Rolling Stone: star rating
Community: star rating
5 0 0
September 17, 1998

A classic-rock spinster druid in Dr. Marten drag, a demon stewardess on her very own astral plane, Polly Jean Harvey knows she has a great formula, and she doesn't mess with it on Is This Desire? Her lusty English-farm-girl voice and guitar still trace the fates of glamorously doomed heroines with names like Angelene, Leah and Elise. Harvey begins her tales with lines like "And he was walking in the garden" or "Catherine liked high places," and she can be trusted not to end them before she piles on the imagery: cold nights, howling winds, abandoned chapels, sex, sin, mysterious lights in the sky and rivers that symbolize something very unpleasant indeed. A less carnally confident singer would fall flat with so much melodrama. But Harvey's charismatic growl hasn't failed her yet, and she struts her stray-cat-stuff all over these twelve dark jewels.

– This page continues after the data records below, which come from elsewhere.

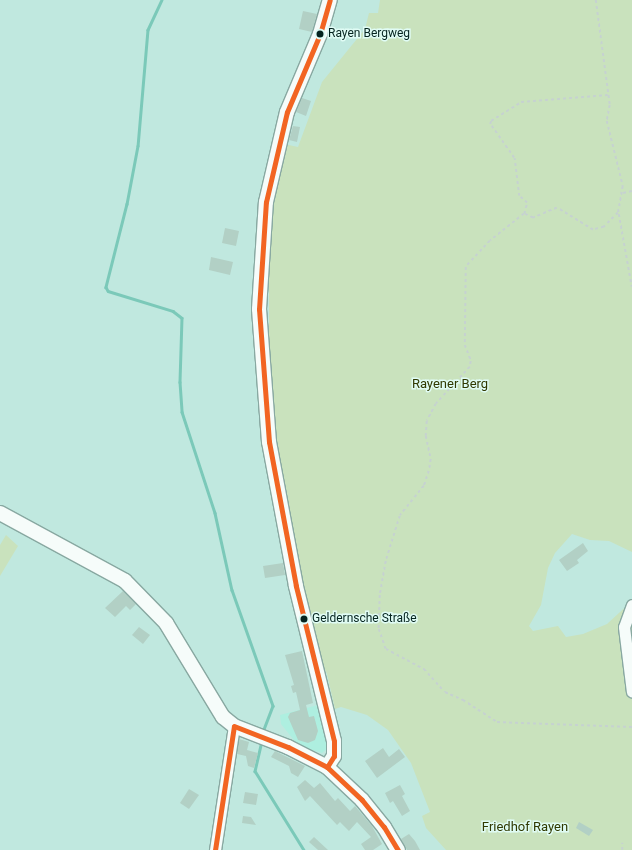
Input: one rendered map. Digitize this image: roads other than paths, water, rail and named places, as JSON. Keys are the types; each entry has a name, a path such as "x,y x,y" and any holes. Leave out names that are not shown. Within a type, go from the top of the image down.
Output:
{"main road":[{"path":"327,768 334,756 334,741 296,586 269,442 259,309 268,195 287,112 320,34 330,0"},
{"path":"0,513 125,581 166,623 213,704 234,726 288,747 327,768 362,800 384,827 398,850"}],"street":[{"path":"632,605 624,627 632,692"},
{"path":"215,850 234,726"}],"waterway":[{"path":"162,0 148,30 138,146 127,204 106,287 108,291 173,311 182,318 180,382 182,412 215,513 232,590 273,706 264,729"},
{"path":"262,741 255,771 304,850"}],"place":[{"name":"Rayen Bergweg","path":"320,34"},
{"name":"Geldernsche Straße","path":"304,619"}],"park label":[{"name":"Rayener Berg","path":"450,384"},
{"name":"Friedhof Rayen","path":"525,827"}]}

Most of the album is muted balladry, revisiting the somber tone of past glories like "Missed," on Rid of Me, and "Hardly Wait," from 4-Track Demos. But for all the gothed-up Eurogloom, Is This Desire? is a lot of fun. Harvey makes her deranged fantasies of feminine evil sound like a righteous Saturday night, albeit a bleak and stormy one. "Angelene" is her answer to "West Country Girl," Nick Cave's valentine to her on his 1997 album, The Boatman's Call. Harvey plays a smalltown goddess with the prettiest mouth you've ever seen, jeering at God and the devil as just two more menfolk who want a piece of her. She moans her mating calls through distorted electrobeats on "No Girl So Sweet" and turns on her creepiest whisper for "The Wind." But for all of her fabulous masks, Is This Desire? hits home because it comes down to a very simple sentiment: Harvey wants to know what love is, and she wants you to show her.